Saved entries
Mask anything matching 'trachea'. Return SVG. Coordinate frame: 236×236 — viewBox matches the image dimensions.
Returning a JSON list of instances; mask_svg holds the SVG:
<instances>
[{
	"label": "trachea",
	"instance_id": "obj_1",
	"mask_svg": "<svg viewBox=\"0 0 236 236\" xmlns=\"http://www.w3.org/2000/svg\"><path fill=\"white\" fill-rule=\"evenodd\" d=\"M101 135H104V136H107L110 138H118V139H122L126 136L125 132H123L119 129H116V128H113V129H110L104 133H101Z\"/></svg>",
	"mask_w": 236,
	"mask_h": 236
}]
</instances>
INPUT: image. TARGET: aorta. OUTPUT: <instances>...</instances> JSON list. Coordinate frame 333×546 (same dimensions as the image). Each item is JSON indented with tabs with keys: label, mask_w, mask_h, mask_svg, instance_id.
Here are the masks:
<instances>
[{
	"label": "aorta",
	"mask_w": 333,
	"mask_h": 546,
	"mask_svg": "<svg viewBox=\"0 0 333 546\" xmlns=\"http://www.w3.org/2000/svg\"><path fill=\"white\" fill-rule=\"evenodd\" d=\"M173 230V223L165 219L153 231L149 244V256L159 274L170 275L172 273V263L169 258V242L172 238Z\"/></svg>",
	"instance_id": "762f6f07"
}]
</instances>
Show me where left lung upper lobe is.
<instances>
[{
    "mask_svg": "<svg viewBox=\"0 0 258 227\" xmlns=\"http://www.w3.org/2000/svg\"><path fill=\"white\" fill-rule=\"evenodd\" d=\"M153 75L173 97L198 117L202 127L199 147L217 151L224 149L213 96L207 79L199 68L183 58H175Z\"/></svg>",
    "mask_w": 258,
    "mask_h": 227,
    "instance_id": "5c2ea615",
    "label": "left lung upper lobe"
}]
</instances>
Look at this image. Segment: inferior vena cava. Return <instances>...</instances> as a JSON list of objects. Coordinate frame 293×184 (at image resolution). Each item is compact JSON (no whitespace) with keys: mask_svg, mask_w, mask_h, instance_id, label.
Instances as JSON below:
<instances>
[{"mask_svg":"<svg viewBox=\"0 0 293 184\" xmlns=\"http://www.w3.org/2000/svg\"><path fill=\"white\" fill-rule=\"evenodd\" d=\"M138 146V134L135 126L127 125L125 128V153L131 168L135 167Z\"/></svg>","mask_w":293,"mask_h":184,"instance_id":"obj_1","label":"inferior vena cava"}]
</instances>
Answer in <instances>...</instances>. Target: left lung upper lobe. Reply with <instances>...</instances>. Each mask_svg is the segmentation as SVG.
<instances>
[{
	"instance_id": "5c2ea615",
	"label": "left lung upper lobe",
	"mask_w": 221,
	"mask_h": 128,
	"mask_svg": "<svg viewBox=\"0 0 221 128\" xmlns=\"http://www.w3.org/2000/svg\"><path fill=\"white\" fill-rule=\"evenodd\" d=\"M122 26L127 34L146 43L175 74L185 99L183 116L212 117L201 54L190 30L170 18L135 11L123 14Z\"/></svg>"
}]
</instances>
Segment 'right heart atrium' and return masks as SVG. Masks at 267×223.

TASK DETAILS:
Return every line from the items above that contains the word "dimensions". Case counts.

SOLVED EXERCISE:
Mask anything matching 'trachea'. Return SVG. Coordinate frame: 236×236 — viewBox matches the image dimensions.
INPUT: image. TARGET: aorta. OUTPUT: <instances>...</instances> JSON list. Coordinate frame 333×546 (same dimensions as the image). Each item is JSON indented with tabs with keys: label, mask_w, mask_h, mask_svg, instance_id.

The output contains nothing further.